Berdasarkan data 2015–2024 BNPB mencatat Banjarnegara menempati urutan pertama wilayah dengan korban meninggal dan mengungsi akibat tanah longsor. Pada periode tersebut ada sebanyak 13.351 orang warga mengungsi akibat tanah longsor dan 330 orang menunggal dunia.
Sementara Kabupaten Cilacap berada pada posisi kedua 9.547 orang warga mengungsi dan 276 orang warga meninggal dunia karena longsor. Selanjutnya disusul Kabupaten Magelang, Wonosobo, dan Purbalingga.
Abdul menjelaskan bahwa longsor kerap terjadi di wilayah perbukitan yang memiliki struktur tanah gembur dan porositas tinggi sehingga ketika hujan turun dalam durasi lama, air mengisi rekahan dan memicu bidang luncuran tanah.
Kondisi tersebut dinilai sebagai pemicu bencana tanah longsor hingga sepanjang satu kilometer dari pusat runtuhan yang melanda Desa Cibeunying, Majenang, Cilacap, Jawa Tengah, Jumat.
BNPB mengkonfirmasi hingga Senin malam, dari 23 warga yang dilaporkan hilang, 16 korban ditemukan meninggal dunia dan 7 masih dalam pencarian.

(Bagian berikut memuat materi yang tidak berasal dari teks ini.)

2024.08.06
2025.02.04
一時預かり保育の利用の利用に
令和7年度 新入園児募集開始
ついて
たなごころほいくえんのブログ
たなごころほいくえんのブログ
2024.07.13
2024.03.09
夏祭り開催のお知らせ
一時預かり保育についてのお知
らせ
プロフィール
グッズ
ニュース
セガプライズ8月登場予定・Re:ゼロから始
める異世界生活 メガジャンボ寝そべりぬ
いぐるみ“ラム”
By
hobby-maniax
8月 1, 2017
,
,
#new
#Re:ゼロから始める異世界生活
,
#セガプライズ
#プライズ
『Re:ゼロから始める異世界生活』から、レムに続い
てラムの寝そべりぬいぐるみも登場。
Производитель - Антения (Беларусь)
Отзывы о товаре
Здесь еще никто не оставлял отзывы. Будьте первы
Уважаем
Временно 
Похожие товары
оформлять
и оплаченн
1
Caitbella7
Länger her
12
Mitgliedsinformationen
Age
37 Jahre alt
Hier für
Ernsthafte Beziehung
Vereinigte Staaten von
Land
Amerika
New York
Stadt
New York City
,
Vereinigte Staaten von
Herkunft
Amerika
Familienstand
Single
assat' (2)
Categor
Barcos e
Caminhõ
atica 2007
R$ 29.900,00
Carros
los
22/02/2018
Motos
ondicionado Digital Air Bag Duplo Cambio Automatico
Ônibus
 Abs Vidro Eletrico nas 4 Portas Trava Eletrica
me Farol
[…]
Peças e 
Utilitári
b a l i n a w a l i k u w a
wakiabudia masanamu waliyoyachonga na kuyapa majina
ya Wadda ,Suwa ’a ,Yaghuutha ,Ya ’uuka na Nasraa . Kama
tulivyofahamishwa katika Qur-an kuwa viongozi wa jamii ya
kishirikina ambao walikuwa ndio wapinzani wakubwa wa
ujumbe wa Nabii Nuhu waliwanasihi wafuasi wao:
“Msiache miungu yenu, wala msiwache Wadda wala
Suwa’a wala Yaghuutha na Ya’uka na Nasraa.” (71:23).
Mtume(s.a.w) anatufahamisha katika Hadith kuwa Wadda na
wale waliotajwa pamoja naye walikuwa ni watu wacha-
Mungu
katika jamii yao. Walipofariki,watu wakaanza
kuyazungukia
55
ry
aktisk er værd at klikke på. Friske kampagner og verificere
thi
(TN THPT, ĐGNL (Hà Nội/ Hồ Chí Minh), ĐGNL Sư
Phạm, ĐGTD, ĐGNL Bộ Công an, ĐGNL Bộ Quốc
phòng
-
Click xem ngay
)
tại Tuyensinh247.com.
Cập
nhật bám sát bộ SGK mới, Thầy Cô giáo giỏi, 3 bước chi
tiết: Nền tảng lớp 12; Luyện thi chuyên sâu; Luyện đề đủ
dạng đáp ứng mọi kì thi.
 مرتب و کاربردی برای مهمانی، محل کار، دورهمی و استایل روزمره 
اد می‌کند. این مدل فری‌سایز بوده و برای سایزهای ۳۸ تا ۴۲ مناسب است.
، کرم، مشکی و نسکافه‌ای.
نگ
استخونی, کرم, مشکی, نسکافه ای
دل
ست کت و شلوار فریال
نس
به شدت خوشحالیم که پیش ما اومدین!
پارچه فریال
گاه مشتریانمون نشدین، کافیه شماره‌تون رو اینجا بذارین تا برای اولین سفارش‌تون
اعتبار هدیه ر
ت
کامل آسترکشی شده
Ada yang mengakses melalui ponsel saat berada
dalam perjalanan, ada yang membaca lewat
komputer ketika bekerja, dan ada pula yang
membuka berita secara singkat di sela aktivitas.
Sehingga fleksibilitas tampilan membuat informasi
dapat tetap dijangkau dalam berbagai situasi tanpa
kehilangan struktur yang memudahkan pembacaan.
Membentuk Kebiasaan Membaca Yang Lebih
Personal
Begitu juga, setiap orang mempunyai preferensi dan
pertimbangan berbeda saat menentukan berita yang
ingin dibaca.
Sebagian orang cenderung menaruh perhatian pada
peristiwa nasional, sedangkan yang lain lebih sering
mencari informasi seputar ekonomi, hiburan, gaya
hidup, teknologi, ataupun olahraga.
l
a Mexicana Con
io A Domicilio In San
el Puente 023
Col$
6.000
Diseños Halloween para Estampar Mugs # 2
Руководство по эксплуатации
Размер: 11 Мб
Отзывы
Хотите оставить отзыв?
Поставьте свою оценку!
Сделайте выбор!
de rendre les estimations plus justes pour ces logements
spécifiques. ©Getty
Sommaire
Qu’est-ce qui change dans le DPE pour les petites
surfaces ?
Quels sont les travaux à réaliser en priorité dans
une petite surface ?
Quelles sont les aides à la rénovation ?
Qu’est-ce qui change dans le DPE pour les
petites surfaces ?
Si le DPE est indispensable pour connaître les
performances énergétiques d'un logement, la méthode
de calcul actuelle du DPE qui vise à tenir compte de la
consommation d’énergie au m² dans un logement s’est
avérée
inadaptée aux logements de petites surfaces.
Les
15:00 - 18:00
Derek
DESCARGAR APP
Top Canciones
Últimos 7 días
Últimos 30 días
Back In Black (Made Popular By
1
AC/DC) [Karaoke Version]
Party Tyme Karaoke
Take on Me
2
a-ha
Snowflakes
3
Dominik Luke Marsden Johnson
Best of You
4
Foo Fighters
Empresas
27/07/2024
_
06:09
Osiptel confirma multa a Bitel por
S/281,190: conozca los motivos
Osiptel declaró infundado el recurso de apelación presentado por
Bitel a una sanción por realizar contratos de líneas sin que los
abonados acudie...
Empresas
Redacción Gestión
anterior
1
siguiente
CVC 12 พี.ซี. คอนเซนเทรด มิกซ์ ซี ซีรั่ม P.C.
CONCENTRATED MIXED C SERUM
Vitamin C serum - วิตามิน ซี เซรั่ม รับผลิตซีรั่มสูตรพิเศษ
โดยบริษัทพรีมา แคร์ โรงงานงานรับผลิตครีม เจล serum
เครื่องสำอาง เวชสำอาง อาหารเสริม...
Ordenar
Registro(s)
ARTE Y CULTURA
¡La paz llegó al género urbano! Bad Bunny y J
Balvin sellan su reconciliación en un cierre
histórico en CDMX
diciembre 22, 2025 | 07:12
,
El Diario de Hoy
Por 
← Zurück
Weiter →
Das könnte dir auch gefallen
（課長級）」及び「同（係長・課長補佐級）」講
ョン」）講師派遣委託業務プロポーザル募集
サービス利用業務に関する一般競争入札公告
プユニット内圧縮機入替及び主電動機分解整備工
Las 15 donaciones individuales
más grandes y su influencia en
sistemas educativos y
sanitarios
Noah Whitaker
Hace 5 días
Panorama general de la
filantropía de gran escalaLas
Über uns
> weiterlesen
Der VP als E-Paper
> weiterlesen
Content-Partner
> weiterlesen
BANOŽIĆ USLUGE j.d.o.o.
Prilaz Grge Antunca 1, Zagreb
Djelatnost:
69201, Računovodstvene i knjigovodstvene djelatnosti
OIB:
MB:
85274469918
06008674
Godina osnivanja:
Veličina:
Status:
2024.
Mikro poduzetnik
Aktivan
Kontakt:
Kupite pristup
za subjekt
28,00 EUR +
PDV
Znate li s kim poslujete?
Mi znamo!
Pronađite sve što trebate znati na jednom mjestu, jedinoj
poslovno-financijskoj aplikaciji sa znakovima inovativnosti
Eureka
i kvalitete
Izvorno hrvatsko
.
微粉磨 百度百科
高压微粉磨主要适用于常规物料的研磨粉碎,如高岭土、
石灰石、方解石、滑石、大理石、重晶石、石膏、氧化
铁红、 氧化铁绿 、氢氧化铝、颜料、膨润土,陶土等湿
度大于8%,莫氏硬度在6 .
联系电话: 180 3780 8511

Dengan demikian, ia mengingatkan pentingnya kewaspadaan masyarakat terhadap tanda awal longsor seperti pohon yang miring atau rekahan tanah di lereng, dan keberadaan sistem peringatan dini longsor berbasis teknologi sudah sangat dibutuhkan, karena berfungsi sebagai alarm bagi masyarakat untuk segera mengungsi ketika hujan deras turun.
"Upaya pencegahan hanya dapat dilakukan melalui penguatan vegetasi, penataan ruang, dan kesadaran masyarakat terhadap kondisi geografis setempat," kata dia.